Files
open-source-search-engine/README.md

2.3 KiB

open-source-search-engine

An open source web search engine and spider/crawler. This was once the codebase for a search engine called Gigablast, but the site is no longer operational. This is a fork of the original codebase located at https://github.com/gigablast/open-source-search-engine

Quick Start

To experiment, you can quickly launch via docker by running:

docker run -p 8000:8000 -it --rm moldybits/open-source-search-engine

If you wish to preserve data between runs, you can:

docker run -p 8000:8000 -it --rm -v $(pwd)/data:/var/gigablast/data0 moldybits/open-source-search-engine

Major changes in this fork

  • cleanup! - Moved sources that are actually used into src dir.
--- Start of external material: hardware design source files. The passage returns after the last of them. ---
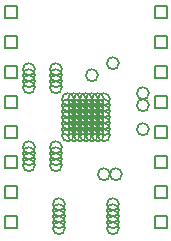
<source format=gbr>
%TF.GenerationSoftware,Altium Limited,Altium Designer,20.1.11 (218)*%
G04 Layer_Color=2752767*
%FSLAX45Y45*%
%MOMM*%
%TF.SameCoordinates,8684D80F-3192-4470-AB3D-773AF577FA96*%
%TF.FilePolarity,Positive*%
%TF.FileFunction,Drawing*%
%TF.Part,Single*%
G01*
G75*
%TA.AperFunction,NonConductor*%
%ADD43C,0.12700*%
%ADD44C,0.16933*%
D43*
X76200Y76200D02*
Y177800D01*
X177800D01*
Y76200D01*
X76200D01*
Y330200D02*
Y431800D01*
X177800D01*
Y330200D01*
X76200D01*
Y838200D02*
Y939800D01*
X177800D01*
Y838200D01*
X76200D01*
Y1346200D02*
Y1447800D01*
X177800D01*
Y1346200D01*
X76200D01*
Y1854200D02*
Y1955800D01*
X177800D01*
Y1854200D01*
X76200D01*
Y1600200D02*
Y1701800D01*
X177800D01*
Y1600200D01*
X76200D01*
Y1092200D02*
Y1193800D01*
X177800D01*
Y1092200D01*
X76200D01*
Y584200D02*
Y685800D01*
X177800D01*
Y584200D01*
X76200D01*
X1346200Y76200D02*
Y177800D01*
X1447800D01*
Y76200D01*
X1346200D01*
Y330200D02*
Y431800D01*
X1447800D01*
Y330200D01*
X1346200D01*
Y838200D02*
Y939800D01*
X1447800D01*
Y838200D01*
X1346200D01*
Y1346200D02*
Y1447800D01*
X1447800D01*
Y1346200D01*
X1346200D01*
Y1854200D02*
Y1955800D01*
X1447800D01*
Y1854200D01*
X1346200D01*
Y1600200D02*
Y1701800D01*
X1447800D01*
Y1600200D01*
X1346200D01*
Y1092200D02*
Y1193800D01*
X1447800D01*
Y1092200D01*
X1346200D01*
Y584200D02*
Y685800D01*
X1447800D01*
Y584200D01*
X1346200D01*
D44*
X1295400Y914400D02*
G03*
X1295400Y914400I-50800J0D01*
G01*
X558800Y1422400D02*
G03*
X558800Y1422400I-50800J0D01*
G01*
Y1371600D02*
G03*
X558800Y1371600I-50800J0D01*
G01*
Y1320800D02*
G03*
X558800Y1320800I-50800J0D01*
G01*
Y1270000D02*
G03*
X558800Y1270000I-50800J0D01*
G01*
X330200Y1422400D02*
G03*
X330200Y1422400I-50800J0D01*
G01*
Y1371600D02*
G03*
X330200Y1371600I-50800J0D01*
G01*
Y1320800D02*
G03*
X330200Y1320800I-50800J0D01*
G01*
Y1270000D02*
G03*
X330200Y1270000I-50800J0D01*
G01*
X660400Y1117600D02*
G03*
X660400Y1117600I-50800J0D01*
G01*
Y1066800D02*
G03*
X660400Y1066800I-50800J0D01*
G01*
Y1168400D02*
G03*
X660400Y1168400I-50800J0D01*
G01*
X863600Y1371600D02*
G03*
X863600Y1371600I-50800J0D01*
G01*
X1066800Y533400D02*
G03*
X1066800Y533400I-50800J0D01*
G01*
X965200D02*
G03*
X965200Y533400I-50800J0D01*
G01*
X1041400Y228600D02*
G03*
X1041400Y228600I-50800J0D01*
G01*
Y127000D02*
G03*
X1041400Y127000I-50800J0D01*
G01*
Y177800D02*
G03*
X1041400Y177800I-50800J0D01*
G01*
Y279400D02*
G03*
X1041400Y279400I-50800J0D01*
G01*
X558800Y609600D02*
G03*
X558800Y609600I-50800J0D01*
G01*
X1295400Y1219200D02*
G03*
X1295400Y1219200I-50800J0D01*
G01*
Y1117600D02*
G03*
X1295400Y1117600I-50800J0D01*
G01*
X1041400Y1473200D02*
G03*
X1041400Y1473200I-50800J0D01*
G01*
Y76200D02*
G03*
X1041400Y76200I-50800J0D01*
G01*
X584200D02*
G03*
X584200Y76200I-50800J0D01*
G01*
Y279400D02*
G03*
X584200Y279400I-50800J0D01*
G01*
Y127000D02*
G03*
X584200Y127000I-50800J0D01*
G01*
Y177800D02*
G03*
X584200Y177800I-50800J0D01*
G01*
Y228600D02*
G03*
X584200Y228600I-50800J0D01*
G01*
X558800Y762000D02*
G03*
X558800Y762000I-50800J0D01*
G01*
Y711200D02*
G03*
X558800Y711200I-50800J0D01*
G01*
Y660400D02*
G03*
X558800Y660400I-50800J0D01*
G01*
X330200Y609600D02*
G03*
X330200Y609600I-50800J0D01*
G01*
Y660400D02*
G03*
X330200Y660400I-50800J0D01*
G01*
Y711200D02*
G03*
X330200Y711200I-50800J0D01*
G01*
Y762000D02*
G03*
X330200Y762000I-50800J0D01*
G01*
X711200Y965200D02*
G03*
X711200Y965200I-50800J0D01*
G01*
X762000D02*
G03*
X762000Y965200I-50800J0D01*
G01*
X812800D02*
G03*
X812800Y965200I-50800J0D01*
G01*
Y1016000D02*
G03*
X812800Y1016000I-50800J0D01*
G01*
X762000D02*
G03*
X762000Y1016000I-50800J0D01*
G01*
X711200D02*
G03*
X711200Y1016000I-50800J0D01*
G01*
Y1066800D02*
G03*
X711200Y1066800I-50800J0D01*
G01*
X762000D02*
G03*
X762000Y1066800I-50800J0D01*
G01*
X812800D02*
G03*
X812800Y1066800I-50800J0D01*
G01*
X863600D02*
G03*
X863600Y1066800I-50800J0D01*
G01*
Y1016000D02*
G03*
X863600Y1016000I-50800J0D01*
G01*
Y965200D02*
G03*
X863600Y965200I-50800J0D01*
G01*
Y914400D02*
G03*
X863600Y914400I-50800J0D01*
G01*
X812800D02*
G03*
X812800Y914400I-50800J0D01*
G01*
X762000D02*
G03*
X762000Y914400I-50800J0D01*
G01*
X711200D02*
G03*
X711200Y914400I-50800J0D01*
G01*
X660400D02*
G03*
X660400Y914400I-50800J0D01*
G01*
Y965200D02*
G03*
X660400Y965200I-50800J0D01*
G01*
Y1016000D02*
G03*
X660400Y1016000I-50800J0D01*
G01*
X914400Y1066800D02*
G03*
X914400Y1066800I-50800J0D01*
G01*
Y1016000D02*
G03*
X914400Y1016000I-50800J0D01*
G01*
Y965200D02*
G03*
X914400Y965200I-50800J0D01*
G01*
Y914400D02*
G03*
X914400Y914400I-50800J0D01*
G01*
Y863600D02*
G03*
X914400Y863600I-50800J0D01*
G01*
X863600D02*
G03*
X863600Y863600I-50800J0D01*
G01*
X812800D02*
G03*
X812800Y863600I-50800J0D01*
G01*
X762000D02*
G03*
X762000Y863600I-50800J0D01*
G01*
X711200D02*
G03*
X711200Y863600I-50800J0D01*
G01*
X660400D02*
G03*
X660400Y863600I-50800J0D01*
G01*
X965200D02*
G03*
X965200Y863600I-50800J0D01*
G01*
Y914400D02*
G03*
X965200Y914400I-50800J0D01*
G01*
Y965200D02*
G03*
X965200Y965200I-50800J0D01*
G01*
Y1016000D02*
G03*
X965200Y1016000I-50800J0D01*
G01*
Y1066800D02*
G03*
X965200Y1066800I-50800J0D01*
G01*
Y1117600D02*
G03*
X965200Y1117600I-50800J0D01*
G01*
X914400D02*
G03*
X914400Y1117600I-50800J0D01*
G01*
X863600D02*
G03*
X863600Y1117600I-50800J0D01*
G01*
X812800D02*
G03*
X812800Y1117600I-50800J0D01*
G01*
X762000D02*
G03*
X762000Y1117600I-50800J0D01*
G01*
X711200D02*
G03*
X711200Y1117600I-50800J0D01*
G01*
X965200Y1168400D02*
G03*
X965200Y1168400I-50800J0D01*
G01*
X914400D02*
G03*
X914400Y1168400I-50800J0D01*
G01*
X863600D02*
G03*
X863600Y1168400I-50800J0D01*
G01*
X812800D02*
G03*
X812800Y1168400I-50800J0D01*
G01*
X762000D02*
G03*
X762000Y1168400I-50800J0D01*
G01*
X711200D02*
G03*
X711200Y1168400I-50800J0D01*
G01*
%TF.MD5,7c9e6e5463f5168e3fc370b687818ef2*%
M02*

</source>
Everything else has been stuffed in the junkdrawer dir.
  • More cleanup - formatting, removing TONS of commented code, fixing some segfaults. This is ongoing...
  • I have replaced the original Makefile with CMake. This now installs the correct files required so you can execute ./gb in the build directory and run a test server there without it borking your source dir.
  • Stubbed out some testing functionality for building tests if this ever gets cleaned up enough to start making "real" changes.

Building

The recommended environment is still x86_64 Linux. An experimental macOS path now exists (tested on Apple Silicon) that replaces the legacy Linux signal loop with a kqueue-driven event loop so you can run the crawler natively. There might be rough edges, but it is usable for local development and testing.

Install Catch2

git clone https://github.com/catchorg/Catch2.git
cd Catch2
cmake -Bbuild -H. -DBUILD_TESTING=OFF
sudo cmake --build build/ --target install

Debian or Ubuntu

sudo apt-get install make g++ libssl-dev libz-dev cmake

RedHat or AlmaLinux

Last tried with AlmaLinux 9

sudo yum install gcc-c++ openssl-devel libz-devel cmake

Build

cd open-source-search-engine
cmake -Bbuild
cmake --build build/

Issues & Pull Requests

Should be filed at https://github.com/twistdroach/open-source-search-engine

Testing

Tests can be put in the tests directory. I have written a few simple examples just to make sure it (mostly) works.

Documentation

There are various docs located in the html directory. The FAQ & developer.html are particularly interesting.